Mark Terry

Sunday, September 15, 2013

Hard Versus Soft

When and/or if you try out indie publishing, it's really useful to keep in mind the differences between a hard launch and a soft launch. For your peace of mind, if nothing else.

In the traditional publishing world, a book has approximately 6 weeks to make an impact before the brick-and-mortar booksellers return your books to the publisher to make room on the shelf. It used to be longer (and there used to be a chain store called Borders, too), but changes to the tax code 20 or so years ago treated books the same way it treated screwdrivers and wrenches and changed the taxation on warehoused retail products. This incentivized bookstores and publishers to churn books rather than keep them in a warehouse or on shelves.

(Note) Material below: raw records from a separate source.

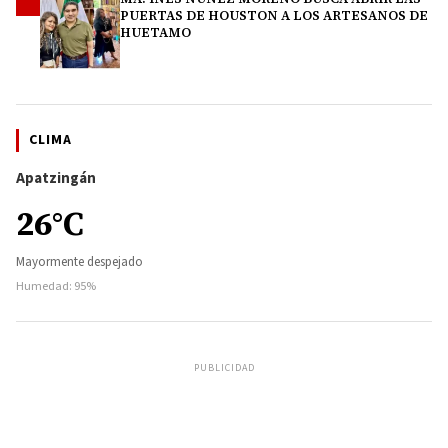
4
PUERTAS DE HOUSTON A LOS ARTESANOS DE
HUETAMO
CLIMA
Apatzingán
26°C
Mayormente despejado
Humedad: 95%
PUBLICIDAD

The result of this is that from the day your book is launched (traditionally a Tuesday), the writer needs to hustle and sell in order to move as many books as possible for a 4-6 week period from launch. That's why review copies needed to be to newspapers and review outlets 4 or 5 months ahead of launch and why your book signings etc were all so dramatically tied into the launch date. You were trying not just to make a big splash, but to convince booksellers that you were worth stocking, and as a result, your publisher (who was already probably making decisions on your next book based on pre-orders anyway).

This is more or less true of ebooks by traditional publishers although it's probably much fuzzier, because of the simple nature of ebooks, i.e., they don't go out of print and there's no particular storage issue at warehouses.

Which is where a "soft launch" with ebooks comes in. I'd be delighted if I published a book and it sold thousands of copies on the first day (or ever, for that matter), but I do understand (intellectually, if not always emotionally) that ebooks just keep selling. I might sell a few dozen of the new book the first couple weeks, but unlike with traditional publishing where those numbers might peter out, ebooks SEEM to continue selling steadily month after month with occasional peaks and valleys tied into whatever promotion I'm doing or the phases of the moon or the launch of another book or another change in the phantom logarithms created by Amazon's computer wizards.

Whether things will change remains to be seen. I recently applied to BookBub for a promotion slot and was turned down, so I will continue doing my drip-drip-drip Chinese Water Torture thing—I tend to link my free and sales promotions to the launch of a new book, but we'll see, I'm a number of months from a new book.

I guess the point is to be aware that in the marketplace, ebook sales BEHAVE differently than traditional paper book sales. There are a lot of reasons for it. I'm sure one is simply that if I see a new book come out on ebook that is by someone I don't know but looks interesting, I will download a free sample to remind me at a later date to check it out, rather than the oh-that-looks-cool-gotta-buy-it-now thing.